Now close this dialog with 'OK' and click the execute button (green arrow). Open the 'Correlation Matrix' and 'Sorted Correlation List' under 'Summaries' menu. The result will be like in the following screenshot. The missing values indicate that the correlations between some variables are not significant.

correlation anlysis: asymmetric categorical matrix without NA

correlation anlysis: asymmetric categorical list without NA

Open the 'Correlation Heatmap' in the summary 'Graphs' menu. For the asymmetrical matrix, the graph will look slightly different than in the symmetrical case.

correlation anlysis: asymmetric categorical Heatmap

Numerical vs Categorical Variables

(put categorical variables in predictors and numerical variables in responses)

To compute the correlation between numerical and categorical variables, we use linear regression and in rare situation \(R^2\) could be negative, thus correlations are computed by the following formula: \[ correlation = sign(adjR^2) \times sqrt(|adjR^2|) \]

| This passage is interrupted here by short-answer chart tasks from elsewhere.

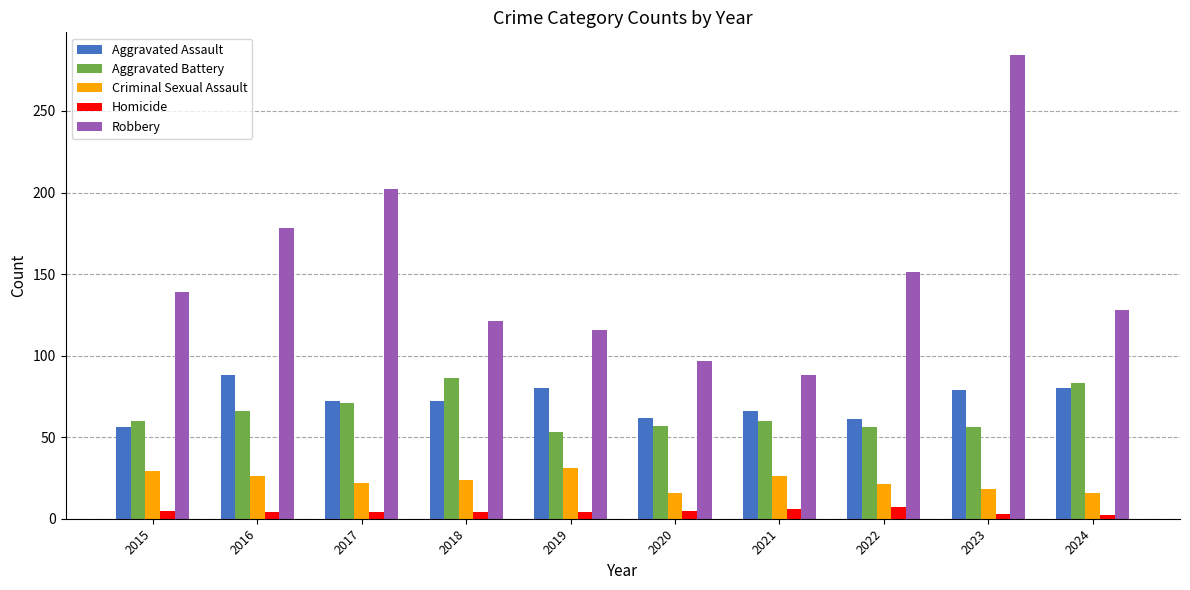

What is the total value across all series at 2017?

371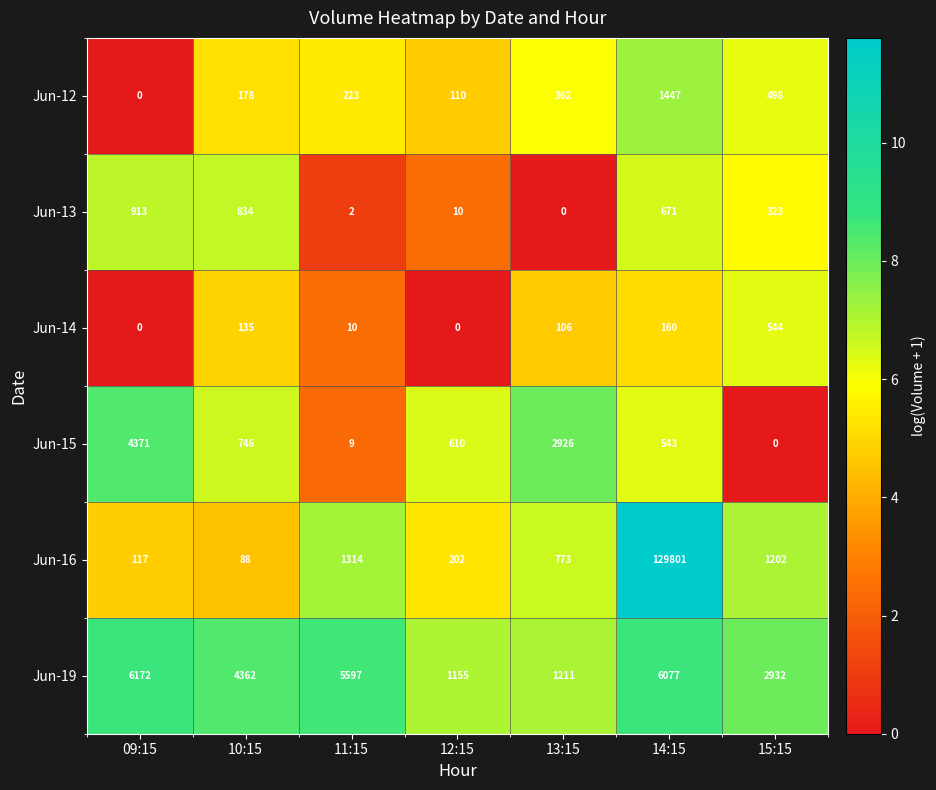

Which category has the highest value across all series?

14:15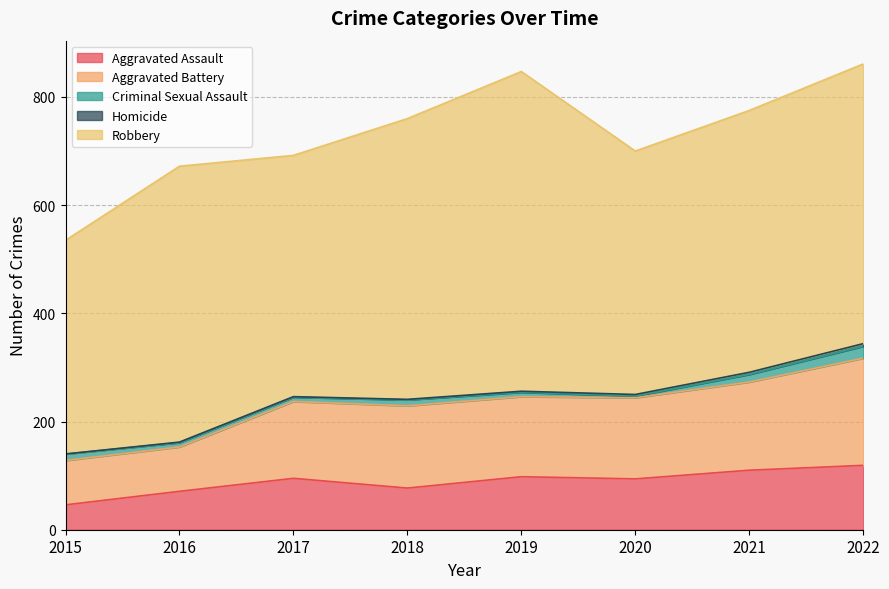

True or false: Aggravated Battery and Criminal Sexual Assault intersect in this chart.

False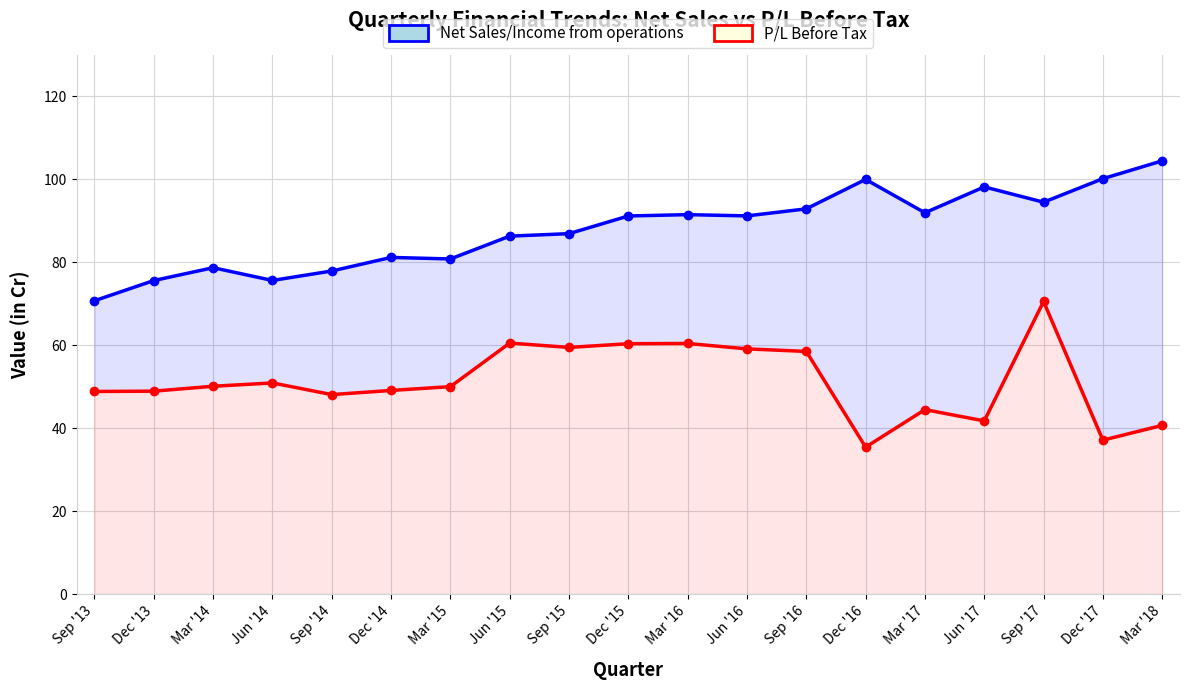

True or false: Net Sales/Income from operations has a value of 32.0 at Mar '15.

False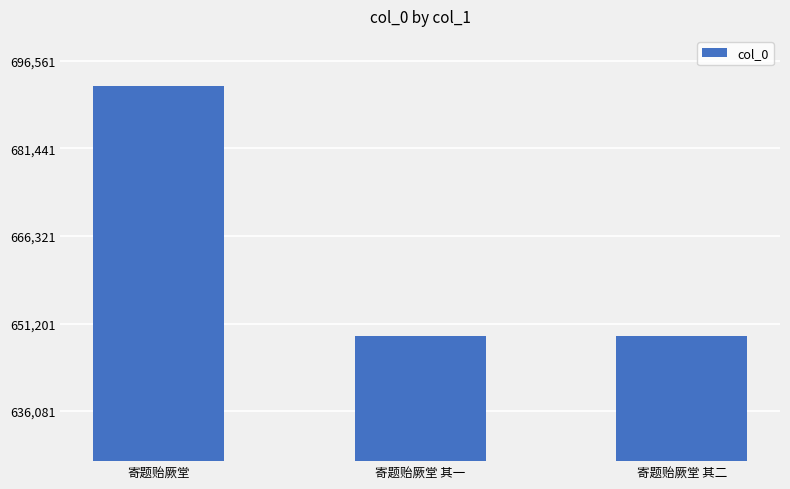

Count the number of data series in this chart.

1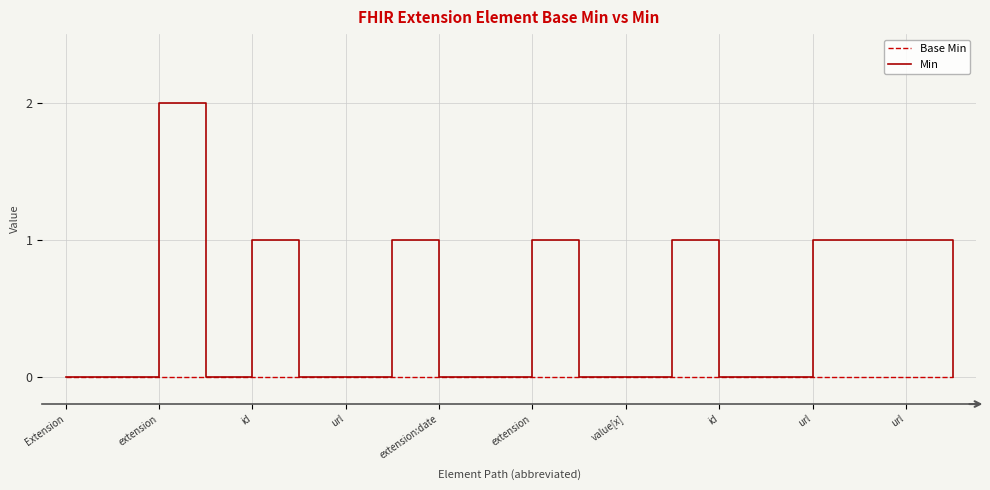

What is the difference between the second highest and minimum values in the Min series?

1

Open the dataset and variable selection again and this time, we choose the variables as shown in the following picture.

correlation anlysis: categorical variables

Now close this dialog with 'OK' and keep the default settings. Then click the execute button (green arrow) and open the 'Correlation Matrix' and 'Sorted Correlation List' under 'Summaries' menu. The result will be like in the following screenshots.

correlation anlysis: asymmetric numerical/categorical matrix

correlation anlysis: asymmetric numerical/categorical list

Open the 'Correlation Heatmap' in the 'Graphs' menu to see the Heatmap. correlation anlysis: asymmetric numerical/categorical Heatmap

Remarks

If you get an error message or a strange output, pay attention to these aspects:

  • if a “not enough finite observation” message is thrown, check your dataset. Your data may not contain enough non-NA values (less than 3) to perform the test strategic. Try to include more observations.
  • if an “invalid comparison with complex values” message is thrown, you probably want to order the data variables using AOE, but AOE ordering is only defined for non zero eigenvalues, so after taking square out of the negative value, the result is a complex number. Try to use another ordering like FPC for your data.
  • if an “eigen(corr):infinite or missing values in ‘x’” message is thrown, you probably want to order the data using AOE or FPC. However, your correlation matrix is probably very small and at the same time, it contains missing values. Try to use the ordering ‘original’ or ‘alphabet’, they are more generic.

This function will not accept data with missing values for predictors and/or responses. If your data contain rows with missing values, we recommend using the function Handling Missing Values beforehand.